(Stored data)
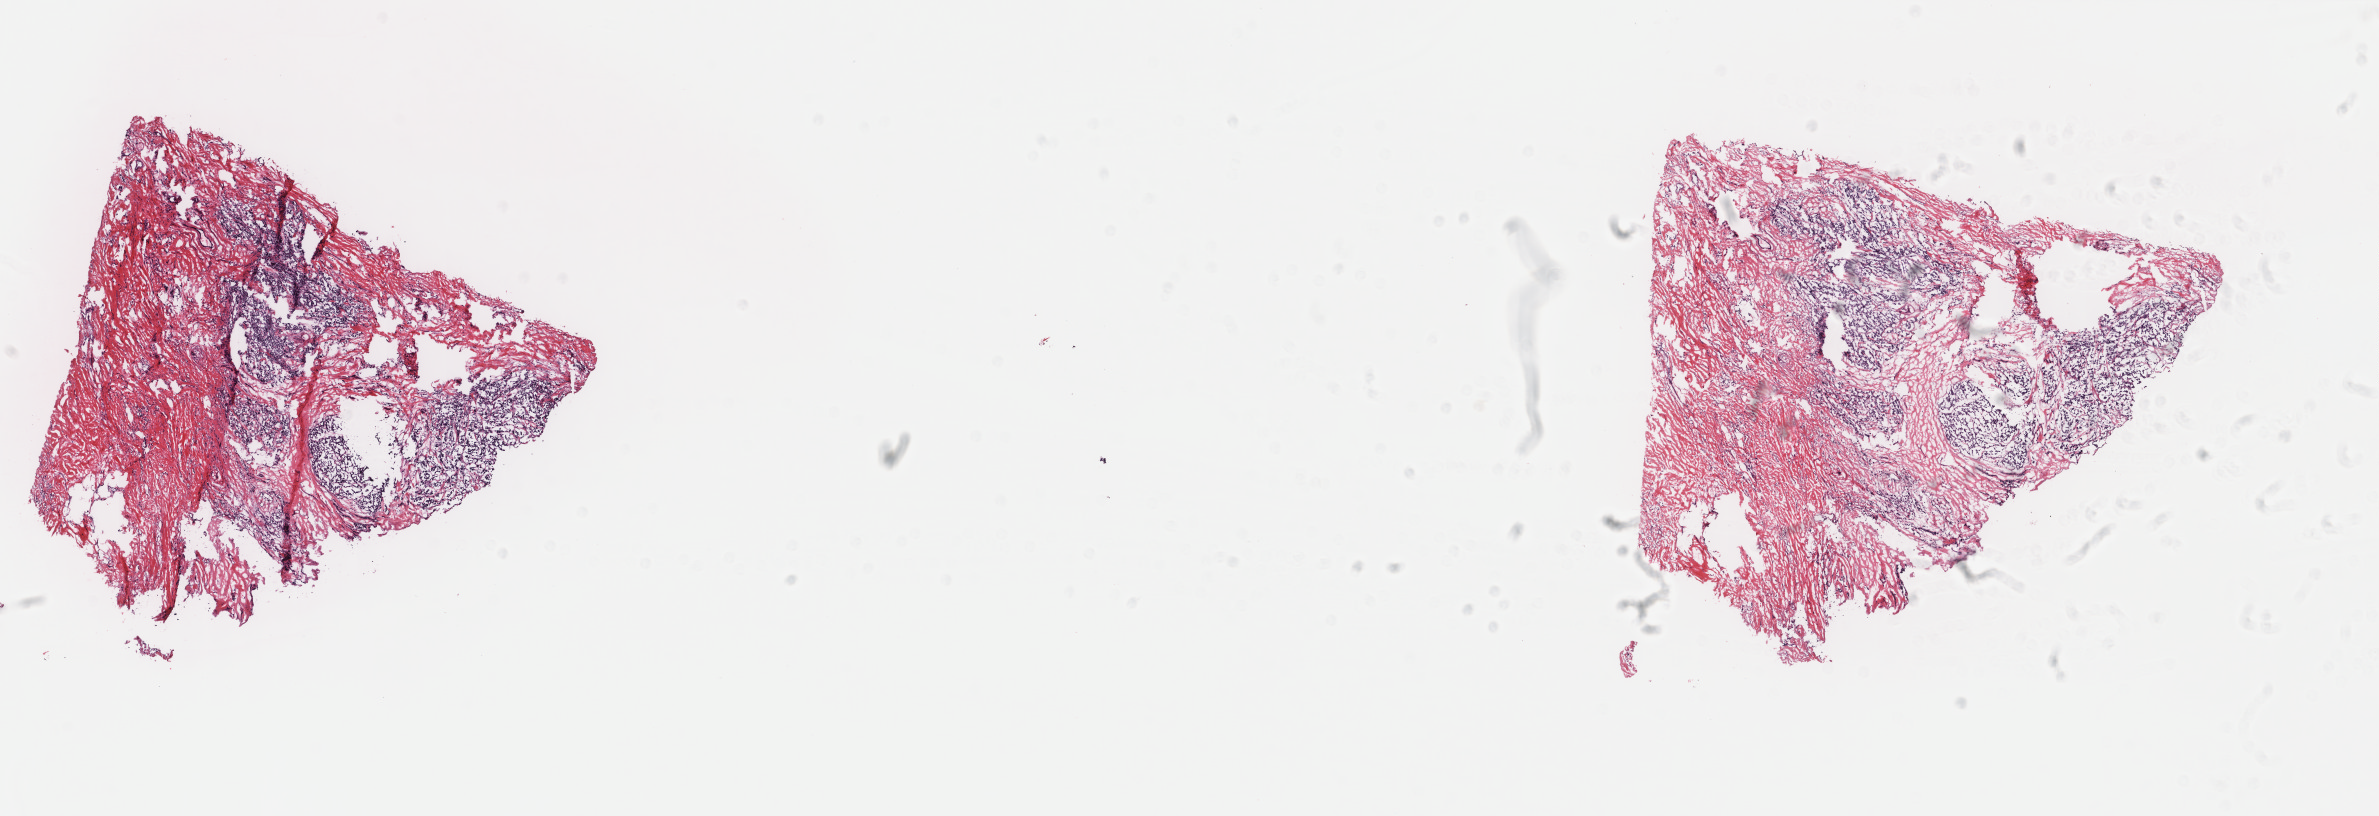
H&E whole-slide image, a low-resolution overview of the entire scanned area, about 18.9 x 6.5 mm (slide scanned at 40x), frozen section from the top of the tissue portion, primary tumour sample from the breast. Female patient; age at initial diagnosis 62 years. Composition of this section per pathologist review: tumour cells 60%, tumour nuclei 70%, normal cells 0%, stromal cells 40%, necrosis 0%. Inflammatory infiltration, as recorded: lymphocyte infiltration 0%, monocyte infiltration 0%, neutrophil infiltration 0%.
• lymph nodes positive (case pathology): 0 of 28 examined
• laterality: right
• pathologic diagnosis: Lobular carcinoma, NOS
• AJCC pathologic stage: IIA (5th edition)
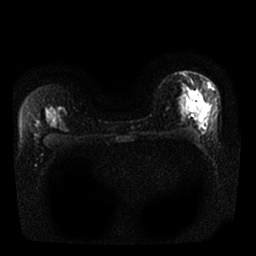
Breast MRI, one axial slice; position 17 of 25 along the scan axis; diffusion-weighted series; image 2 of 4 stored at this slice position (different b-values; order by instance number); 1.5 T; 256 × 256 image matrix, field of view 320 × 320 mm. Female patient.
Annotated regions visible in this slice (expert manual segmentation):
- tumour on diffusion-weighted imaging: bounding box (x1, y1, x2, y2) in pixels: (194, 94, 200, 103)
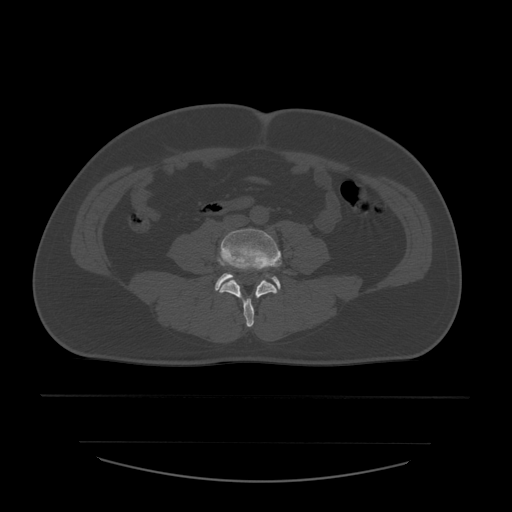
CT including the spine, one axial slice. Reconstruction kernel STANDARD. Bone window (W 1800 / L 400 HU). 512 × 512 image matrix. Patient age 44 years. Case-level facts recorded for this patient, not image findings: primary cancer: soft tissue sarcoma.
Outlined on this slice (semi-automatic segmentation, software-assisted and operator-edited):
- L4 vertebra: bounding box (x1, y1, x2, y2) in pixels: (217, 229, 282, 328)
- L5 vertebra: (215, 274, 281, 291)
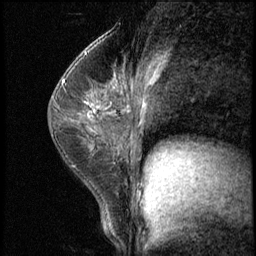
Breast MRI (dynamic contrast-enhanced), one sagittal slice; slice 37 of 62 in the series (ordered by position); 3 images stored at this slice position (order not interpretable as contrast timing); 1.5 T; TE 4.2 ms, TR 8.7 ms; 256 × 256 image matrix, field of view 180 × 180 mm. Patient: female, 35 years. Case-level facts recorded for this patient, not image findings: setting: breast cancer imaged before/during neoadjuvant chemotherapy; receptor status: HER2-positive.
Annotated regions visible in this slice (semi-automatic segmentation, software-assisted and operator-edited):
- analysis volume of interest (the breast-tissue region the enhancement analysis was run in; not a lesion): bounding box (x1, y1, x2, y2) in pixels: (71, 78, 120, 139)
- tumour enhancement mask (voxels above the 140 % enhancement threshold inside the analysis volume of interest): (88, 109, 96, 116)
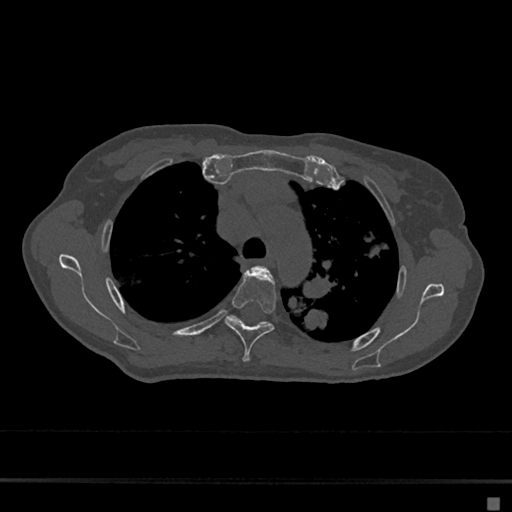
CT including the spine, one axial slice; slice 496 of 797 in the series (ordered by position); reconstruction kernel Br40s/3; 120 kVp; bone window (W 1800 / L 400 HU); 512 × 512 image matrix, field of view 360 × 360 mm. Patient: female, 68 years. From the clinical record (not read from this slice): primary cancer: renal.
Structures marked on this image (semi-automatically segmented with operator editing):
- T3 vertebra: bounding box <256,266,267,272> (left, top, right, bottom; pixels)
- T4 vertebra: <225,272,276,363>
- T5 vertebra: <228,315,269,327>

= EXERCISE =
Leave out the pictures and repeat exactly the lines from the first line of the data through the line containing "Breast MRI (dynamic". Add nothing else.

= RESPONSE TO THE EXERCISE =
H&E whole-slide image, a low-resolution overview of the entire scanned area, about 18.9 x 6.5 mm (slide scanned at 40x), frozen section from the top of the tissue portion, primary tumour sample from the breast. Female patient; age at initial diagnosis 62 years. Composition of this section per pathologist review: tumour cells 60%, tumour nuclei 70%, normal cells 0%, stromal cells 40%, necrosis 0%. Inflammatory infiltration, as recorded: lymphocyte infiltration 0%, monocyte infiltration 0%, neutrophil infiltration 0%.
• lymph nodes positive (case pathology): 0 of 28 examined
• laterality: right
• pathologic diagnosis: Lobular carcinoma, NOS
• AJCC pathologic stage: IIA (5th edition)
Breast MRI, one axial slice; position 17 of 25 along the scan axis; diffusion-weighted series; image 2 of 4 stored at this slice position (different b-values; order by instance number); 1.5 T; 256 × 256 image matrix, field of view 320 × 320 mm. Female patient.
Annotated regions visible in this slice (expert manual segmentation):
- tumour on diffusion-weighted imaging: bounding box (x1, y1, x2, y2) in pixels: (194, 94, 200, 103)
CT including the spine, one axial slice. Reconstruction kernel STANDARD. Bone window (W 1800 / L 400 HU). 512 × 512 image matrix. Patient age 44 years. Case-level facts recorded for this patient, not image findings: primary cancer: soft tissue sarcoma.
Outlined on this slice (semi-automatic segmentation, software-assisted and operator-edited):
- L4 vertebra: bounding box (x1, y1, x2, y2) in pixels: (217, 229, 282, 328)
- L5 vertebra: (215, 274, 281, 291)
Breast MRI (dynamic contrast-enhanced), one sagittal slice; slice 37 of 62 in the series (ordered by position); 3 images stored at this slice position (order not interpretable as contrast timing); 1.5 T; TE 4.2 ms, TR 8.7 ms; 256 × 256 image matrix, field of view 180 × 180 mm. Patient: female, 35 years. Case-level facts recorded for this patient, not image findings: setting: breast cancer imaged before/during neoadjuvant chemotherapy; receptor status: HER2-positive.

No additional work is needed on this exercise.